Es wird bunt und fröhlich, fromm und politisch, kritisch und engagiert. Ende Mai feiern die Teilnehmer des Evangelischen Kirchentages in Berlin und Wittenberg das 500. Jubiläum der Reformation. Nun ist zu Martin Luther fast alles gesagt, auch seine Schattenseiten wurden gründlich ausgeleuchtet. Mit den Katholiken wiederum wurden sämtliche Erregungspotenziale schon im Voraus abgeklärt. Der Feier steht also nichts mehr im Weg. Außerdem ist das Interesse an dem Mammut-Ereignis sicher groß genug, um vergessen zu lassen, dass der Osten Deutschlands die mit Abstand gottesfernste Region der Welt ist.
„Ich glaube nicht an Gott“, sagen dort mehr als fünfzig Prozent der Bewohner. Das ist, laut dem „International Social Survey Program“ (ISSP), das weltweit Menschen über Ausmaß und Intensität ihrer Religion befragt, ein Rekordwert. Doch nicht nur der Osten wird religiös zunehmend unmusikalisch. In ganz Deutschland geht die Zahl der Kirchenmitgliedschaften seit Jahren zurück. Die Kenntnis von Riten nimmt ab, und die wenigen sonntäglichen Gottesdienstbesucher wirken zunehmend exotisch.
Seit Luther lieben die Deutschen Musik
Was bleibt? Das Vermächtnis Luthers lässt sich vor allem mentalitätsspezifisch verorten – in der Liebe der Deutschen zum Singen und zur Musik, rund 130 Orchester werden bundesweit aus Steuermitteln finanziert; im florierenden Buchmarkt, der nach den USA der größte ist; in einem manchmal etwas rigiden Moralismus, unter dessen finanzpolitischer Ausprägung Europas katholische Südländer leiden; in demonstrativer Schlicht- und Bescheidenheit, wie sie perfekt von Angela Merkel repräsentiert wird.
Ist die christliche Religion dabei, sich in solch kulturelle Restbestände aufzulösen? Auf Europa, Deutschland und Berlin mag die Diagnose zutreffen. Doch entwickelt sich diese Region atypisch. Schleichend, aber schnell hat im 20. Jahrhundert in der christlichen Welt ein dramatischer Wandel stattgefunden, der sich mit einem epochalen Ereignis wie der Reformation durchaus vergleichen lässt. Zum ersten Mal in seiner Geschichte ist das Christentum eine universale, sehr rasch wachsende Religion geworden. Dieser Christianisierungsschub umfasst sowohl die evangelische als auch die katholische Glaubensrichtung. Es dominiert der globale Süden, die abendländische europäische Kernregion verliert stetig an Einfluss und Bedeutung.
Die nackten Zahlen verdeutlichen den Trend: Vor hundert Jahren lebten mehr als 80 Prozent aller Christen in Europa und Nordamerika, heute wohnen von 2,2 Milliarden Christen zwei Drittel in Asien, Afrika und Lateinamerika. Laut Statistik der „World Christian Encyclopedia“ wird das Christentum im globalen Süden im Jahr 2025 auf 1,7 Milliarden Menschen anwachsen, während es in Nordamerika bei rund 270 Millionen stagniert und in Europa auf 514 Millionen schrumpft. Die stärkste Wachstumsdynamik gibt es wegen der hohen Geburtsraten in Afrika. Hält der religionsdemografische Trend an, könnte das afrikanische Christentum bald den größten Block innerhalb des weltweiten Christentums bilden.
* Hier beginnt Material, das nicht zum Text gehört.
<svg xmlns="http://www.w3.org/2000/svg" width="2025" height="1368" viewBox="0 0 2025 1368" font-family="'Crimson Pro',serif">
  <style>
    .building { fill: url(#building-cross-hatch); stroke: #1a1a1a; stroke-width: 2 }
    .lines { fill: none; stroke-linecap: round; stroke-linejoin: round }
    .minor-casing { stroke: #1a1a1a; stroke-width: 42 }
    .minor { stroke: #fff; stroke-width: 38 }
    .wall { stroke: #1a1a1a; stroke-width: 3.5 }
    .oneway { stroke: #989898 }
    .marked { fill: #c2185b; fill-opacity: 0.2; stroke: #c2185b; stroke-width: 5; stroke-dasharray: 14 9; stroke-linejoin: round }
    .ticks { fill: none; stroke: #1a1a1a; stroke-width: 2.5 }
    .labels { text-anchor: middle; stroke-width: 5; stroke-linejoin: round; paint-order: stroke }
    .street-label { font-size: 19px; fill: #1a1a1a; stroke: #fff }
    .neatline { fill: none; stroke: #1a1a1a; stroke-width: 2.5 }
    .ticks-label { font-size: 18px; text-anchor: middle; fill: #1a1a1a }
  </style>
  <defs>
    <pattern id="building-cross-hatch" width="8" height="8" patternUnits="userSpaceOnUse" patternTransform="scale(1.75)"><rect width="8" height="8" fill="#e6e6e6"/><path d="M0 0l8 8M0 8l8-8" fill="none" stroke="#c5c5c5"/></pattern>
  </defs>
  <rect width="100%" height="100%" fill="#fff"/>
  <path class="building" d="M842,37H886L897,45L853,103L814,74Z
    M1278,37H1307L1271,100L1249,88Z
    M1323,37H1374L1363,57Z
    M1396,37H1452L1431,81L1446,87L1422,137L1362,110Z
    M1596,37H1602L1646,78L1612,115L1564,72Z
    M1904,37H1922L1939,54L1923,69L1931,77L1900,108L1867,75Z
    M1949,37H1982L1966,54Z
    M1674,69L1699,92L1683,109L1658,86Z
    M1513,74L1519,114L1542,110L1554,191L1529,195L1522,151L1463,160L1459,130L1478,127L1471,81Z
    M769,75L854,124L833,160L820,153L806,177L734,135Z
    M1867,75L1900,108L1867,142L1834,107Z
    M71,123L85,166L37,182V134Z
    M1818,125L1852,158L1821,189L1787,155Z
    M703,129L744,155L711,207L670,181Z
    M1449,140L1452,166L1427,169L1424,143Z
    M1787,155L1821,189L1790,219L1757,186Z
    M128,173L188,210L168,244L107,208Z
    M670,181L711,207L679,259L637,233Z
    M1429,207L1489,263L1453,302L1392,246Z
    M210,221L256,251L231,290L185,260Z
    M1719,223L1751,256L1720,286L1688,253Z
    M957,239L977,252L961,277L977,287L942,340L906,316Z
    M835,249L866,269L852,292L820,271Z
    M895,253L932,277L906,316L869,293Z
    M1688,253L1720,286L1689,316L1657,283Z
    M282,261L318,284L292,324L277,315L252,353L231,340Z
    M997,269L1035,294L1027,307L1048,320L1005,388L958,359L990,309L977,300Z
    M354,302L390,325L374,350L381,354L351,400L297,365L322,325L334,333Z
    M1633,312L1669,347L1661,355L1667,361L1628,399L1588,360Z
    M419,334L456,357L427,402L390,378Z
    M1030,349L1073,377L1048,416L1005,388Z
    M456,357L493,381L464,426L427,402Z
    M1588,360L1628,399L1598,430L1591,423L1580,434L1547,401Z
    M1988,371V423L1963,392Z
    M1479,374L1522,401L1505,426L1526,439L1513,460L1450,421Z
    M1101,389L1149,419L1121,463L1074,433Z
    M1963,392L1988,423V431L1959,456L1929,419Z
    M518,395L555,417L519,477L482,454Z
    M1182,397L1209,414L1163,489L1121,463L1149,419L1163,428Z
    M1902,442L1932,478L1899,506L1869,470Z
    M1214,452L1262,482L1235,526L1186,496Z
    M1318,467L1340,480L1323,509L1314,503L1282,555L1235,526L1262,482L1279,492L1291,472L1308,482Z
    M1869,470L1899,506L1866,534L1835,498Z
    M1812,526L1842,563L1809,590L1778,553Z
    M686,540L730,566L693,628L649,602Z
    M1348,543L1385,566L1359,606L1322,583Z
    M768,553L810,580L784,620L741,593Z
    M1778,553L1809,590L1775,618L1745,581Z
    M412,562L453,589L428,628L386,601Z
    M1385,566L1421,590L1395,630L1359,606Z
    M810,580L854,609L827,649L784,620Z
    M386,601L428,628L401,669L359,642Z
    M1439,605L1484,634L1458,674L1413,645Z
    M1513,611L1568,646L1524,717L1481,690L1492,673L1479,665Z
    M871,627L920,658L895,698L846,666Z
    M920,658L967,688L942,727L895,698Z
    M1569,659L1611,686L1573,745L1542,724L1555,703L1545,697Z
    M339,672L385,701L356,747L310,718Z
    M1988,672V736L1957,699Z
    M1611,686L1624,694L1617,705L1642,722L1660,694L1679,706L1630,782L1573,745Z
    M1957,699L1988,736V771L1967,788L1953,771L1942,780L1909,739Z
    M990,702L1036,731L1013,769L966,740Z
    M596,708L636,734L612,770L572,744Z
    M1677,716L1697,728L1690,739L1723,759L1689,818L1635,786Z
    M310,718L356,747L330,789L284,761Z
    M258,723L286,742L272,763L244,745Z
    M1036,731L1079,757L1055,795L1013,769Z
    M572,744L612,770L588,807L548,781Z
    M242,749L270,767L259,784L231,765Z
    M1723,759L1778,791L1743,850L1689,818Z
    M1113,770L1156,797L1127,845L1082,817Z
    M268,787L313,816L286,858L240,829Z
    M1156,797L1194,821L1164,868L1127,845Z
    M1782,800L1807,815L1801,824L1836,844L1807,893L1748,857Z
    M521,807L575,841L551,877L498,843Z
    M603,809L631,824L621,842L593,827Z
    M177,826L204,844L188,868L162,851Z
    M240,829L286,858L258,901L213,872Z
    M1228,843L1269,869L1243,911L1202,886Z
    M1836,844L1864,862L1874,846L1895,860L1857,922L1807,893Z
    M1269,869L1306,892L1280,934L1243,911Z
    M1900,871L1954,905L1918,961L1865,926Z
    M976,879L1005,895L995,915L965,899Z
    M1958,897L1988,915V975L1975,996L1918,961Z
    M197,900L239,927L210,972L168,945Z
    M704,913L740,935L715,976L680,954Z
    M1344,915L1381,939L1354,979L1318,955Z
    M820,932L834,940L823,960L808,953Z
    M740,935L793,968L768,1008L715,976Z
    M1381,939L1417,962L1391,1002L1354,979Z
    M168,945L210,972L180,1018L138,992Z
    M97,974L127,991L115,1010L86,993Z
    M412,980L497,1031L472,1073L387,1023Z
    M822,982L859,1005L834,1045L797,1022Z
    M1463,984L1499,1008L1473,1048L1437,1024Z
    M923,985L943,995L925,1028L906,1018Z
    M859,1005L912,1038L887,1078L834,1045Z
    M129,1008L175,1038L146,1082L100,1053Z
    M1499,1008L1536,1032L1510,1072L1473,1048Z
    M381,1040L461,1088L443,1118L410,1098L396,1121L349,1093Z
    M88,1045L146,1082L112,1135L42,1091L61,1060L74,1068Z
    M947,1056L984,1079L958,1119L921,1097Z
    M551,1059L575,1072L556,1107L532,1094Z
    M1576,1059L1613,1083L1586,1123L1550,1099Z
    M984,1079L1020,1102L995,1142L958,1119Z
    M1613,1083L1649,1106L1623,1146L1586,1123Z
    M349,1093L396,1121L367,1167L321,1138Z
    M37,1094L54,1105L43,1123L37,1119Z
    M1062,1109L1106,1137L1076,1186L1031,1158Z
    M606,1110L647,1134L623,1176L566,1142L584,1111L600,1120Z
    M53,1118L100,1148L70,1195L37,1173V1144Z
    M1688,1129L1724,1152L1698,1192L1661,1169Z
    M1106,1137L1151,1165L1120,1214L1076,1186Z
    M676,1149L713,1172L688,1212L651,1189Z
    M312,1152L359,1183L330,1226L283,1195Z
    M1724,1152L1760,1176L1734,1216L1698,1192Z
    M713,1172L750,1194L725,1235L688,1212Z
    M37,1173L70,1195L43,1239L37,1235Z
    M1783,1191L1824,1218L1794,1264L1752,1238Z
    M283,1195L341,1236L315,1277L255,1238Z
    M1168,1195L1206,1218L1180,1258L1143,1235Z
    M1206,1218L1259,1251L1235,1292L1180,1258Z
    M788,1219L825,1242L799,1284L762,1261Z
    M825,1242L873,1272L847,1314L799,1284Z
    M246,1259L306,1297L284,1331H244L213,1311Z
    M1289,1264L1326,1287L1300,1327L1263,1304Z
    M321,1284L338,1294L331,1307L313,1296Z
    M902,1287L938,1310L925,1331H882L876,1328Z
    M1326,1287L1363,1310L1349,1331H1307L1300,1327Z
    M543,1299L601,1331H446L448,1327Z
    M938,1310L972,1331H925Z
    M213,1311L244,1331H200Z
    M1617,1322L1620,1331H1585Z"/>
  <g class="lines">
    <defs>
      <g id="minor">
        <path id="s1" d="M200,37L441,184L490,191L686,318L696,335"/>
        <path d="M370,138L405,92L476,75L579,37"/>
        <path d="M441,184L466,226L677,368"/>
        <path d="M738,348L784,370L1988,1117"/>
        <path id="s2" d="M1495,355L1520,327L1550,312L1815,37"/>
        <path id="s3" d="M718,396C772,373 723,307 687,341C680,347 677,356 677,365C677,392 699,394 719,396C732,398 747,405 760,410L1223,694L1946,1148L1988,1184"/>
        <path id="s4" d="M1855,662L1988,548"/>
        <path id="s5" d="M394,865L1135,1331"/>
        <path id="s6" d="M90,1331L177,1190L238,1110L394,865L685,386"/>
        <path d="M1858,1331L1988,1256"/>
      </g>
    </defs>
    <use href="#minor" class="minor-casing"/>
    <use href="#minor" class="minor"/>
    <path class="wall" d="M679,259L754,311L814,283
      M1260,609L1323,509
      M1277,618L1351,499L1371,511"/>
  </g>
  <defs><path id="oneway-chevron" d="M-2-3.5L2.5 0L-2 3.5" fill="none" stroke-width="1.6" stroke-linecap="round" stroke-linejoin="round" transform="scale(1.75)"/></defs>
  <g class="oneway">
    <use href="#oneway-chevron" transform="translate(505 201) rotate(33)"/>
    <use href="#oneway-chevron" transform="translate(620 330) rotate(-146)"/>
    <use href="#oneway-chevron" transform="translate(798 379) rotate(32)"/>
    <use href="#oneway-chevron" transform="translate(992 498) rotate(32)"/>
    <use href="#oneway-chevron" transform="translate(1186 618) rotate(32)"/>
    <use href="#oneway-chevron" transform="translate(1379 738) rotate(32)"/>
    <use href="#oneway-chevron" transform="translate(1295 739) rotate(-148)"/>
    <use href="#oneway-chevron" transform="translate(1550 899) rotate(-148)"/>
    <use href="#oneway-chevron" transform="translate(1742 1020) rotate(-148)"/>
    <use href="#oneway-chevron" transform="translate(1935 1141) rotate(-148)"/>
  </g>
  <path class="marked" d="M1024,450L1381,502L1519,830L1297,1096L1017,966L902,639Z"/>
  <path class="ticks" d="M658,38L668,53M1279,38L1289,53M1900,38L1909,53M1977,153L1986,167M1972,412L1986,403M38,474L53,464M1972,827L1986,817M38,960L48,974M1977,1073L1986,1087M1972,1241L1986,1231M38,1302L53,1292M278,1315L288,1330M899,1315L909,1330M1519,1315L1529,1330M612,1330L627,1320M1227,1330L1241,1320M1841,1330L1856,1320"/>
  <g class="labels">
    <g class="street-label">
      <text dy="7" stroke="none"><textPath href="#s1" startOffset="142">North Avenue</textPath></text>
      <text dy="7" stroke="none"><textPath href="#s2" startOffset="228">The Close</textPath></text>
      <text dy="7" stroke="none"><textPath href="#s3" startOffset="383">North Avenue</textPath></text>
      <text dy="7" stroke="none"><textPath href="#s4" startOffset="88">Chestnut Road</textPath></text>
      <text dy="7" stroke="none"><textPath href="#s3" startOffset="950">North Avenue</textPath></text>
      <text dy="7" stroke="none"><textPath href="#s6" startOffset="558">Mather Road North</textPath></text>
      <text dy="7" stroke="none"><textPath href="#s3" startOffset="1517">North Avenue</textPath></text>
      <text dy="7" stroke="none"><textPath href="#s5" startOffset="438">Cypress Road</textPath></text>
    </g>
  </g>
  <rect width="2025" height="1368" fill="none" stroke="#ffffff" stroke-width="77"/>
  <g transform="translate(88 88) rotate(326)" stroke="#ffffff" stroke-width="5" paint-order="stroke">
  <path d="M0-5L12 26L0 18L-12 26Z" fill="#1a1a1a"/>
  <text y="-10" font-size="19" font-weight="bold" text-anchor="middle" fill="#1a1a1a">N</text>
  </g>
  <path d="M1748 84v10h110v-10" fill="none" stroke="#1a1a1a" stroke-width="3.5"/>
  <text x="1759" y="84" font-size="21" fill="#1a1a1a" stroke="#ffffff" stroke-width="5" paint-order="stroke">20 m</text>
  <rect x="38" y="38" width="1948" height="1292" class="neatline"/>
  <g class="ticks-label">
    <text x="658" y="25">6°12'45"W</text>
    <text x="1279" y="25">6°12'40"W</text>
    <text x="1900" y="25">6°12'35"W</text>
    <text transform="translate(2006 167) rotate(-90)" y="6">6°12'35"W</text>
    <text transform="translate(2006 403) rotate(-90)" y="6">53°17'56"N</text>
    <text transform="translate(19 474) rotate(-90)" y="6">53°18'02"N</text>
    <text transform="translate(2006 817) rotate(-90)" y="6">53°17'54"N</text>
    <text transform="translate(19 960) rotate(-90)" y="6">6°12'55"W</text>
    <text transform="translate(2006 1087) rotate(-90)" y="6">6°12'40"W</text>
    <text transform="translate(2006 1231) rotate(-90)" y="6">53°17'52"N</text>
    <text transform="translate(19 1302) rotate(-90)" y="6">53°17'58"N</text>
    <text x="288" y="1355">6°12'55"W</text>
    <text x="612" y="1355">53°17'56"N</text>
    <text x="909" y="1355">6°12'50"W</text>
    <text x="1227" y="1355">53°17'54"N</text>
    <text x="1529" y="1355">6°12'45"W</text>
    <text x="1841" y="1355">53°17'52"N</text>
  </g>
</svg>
Schon werden Religionskriege prognostiziert
Das Standardwerk zu dieser Entwicklung hat der britische Historiker und Religionswissenschaftler Philip Jenkins, der bis 2011 an der Universität Pennsylvania lehrte, 2002 veröffentlicht. Es heißt „The Next Christendom – The Coming of Global Christianity“. Jenkins prognostiziert eine „neue christliche Revolution“ sowie Religionskriege wie im europäischen Mittelalter, da sich mit der tektonischen Verschiebung der Zentren des Christentums auch dessen Charakter radikal verändert. Es wird konservativer, charismatischer und fundamentalistischer.
„Die Konfessionen, die sich im Süden der Welt durchsetzen – radikale protestantische Sekten, evangelikale oder Pfingstkirchen oder orthodoxe Formen des römischen Katholizismus – sind stramm traditionell oder sogar reaktionär“, schreibt Jenkins. Der katholische Glaube, der sich in Afrika und Asien rasch verbreite, wirke wie eine religiöse Tradition aus der Zeit vor dem Zweiten Vatikanischen Konzil: voller Respekt vor der Macht der Bischöfe und Priester, verhaftet den alten Gottesdienstformen.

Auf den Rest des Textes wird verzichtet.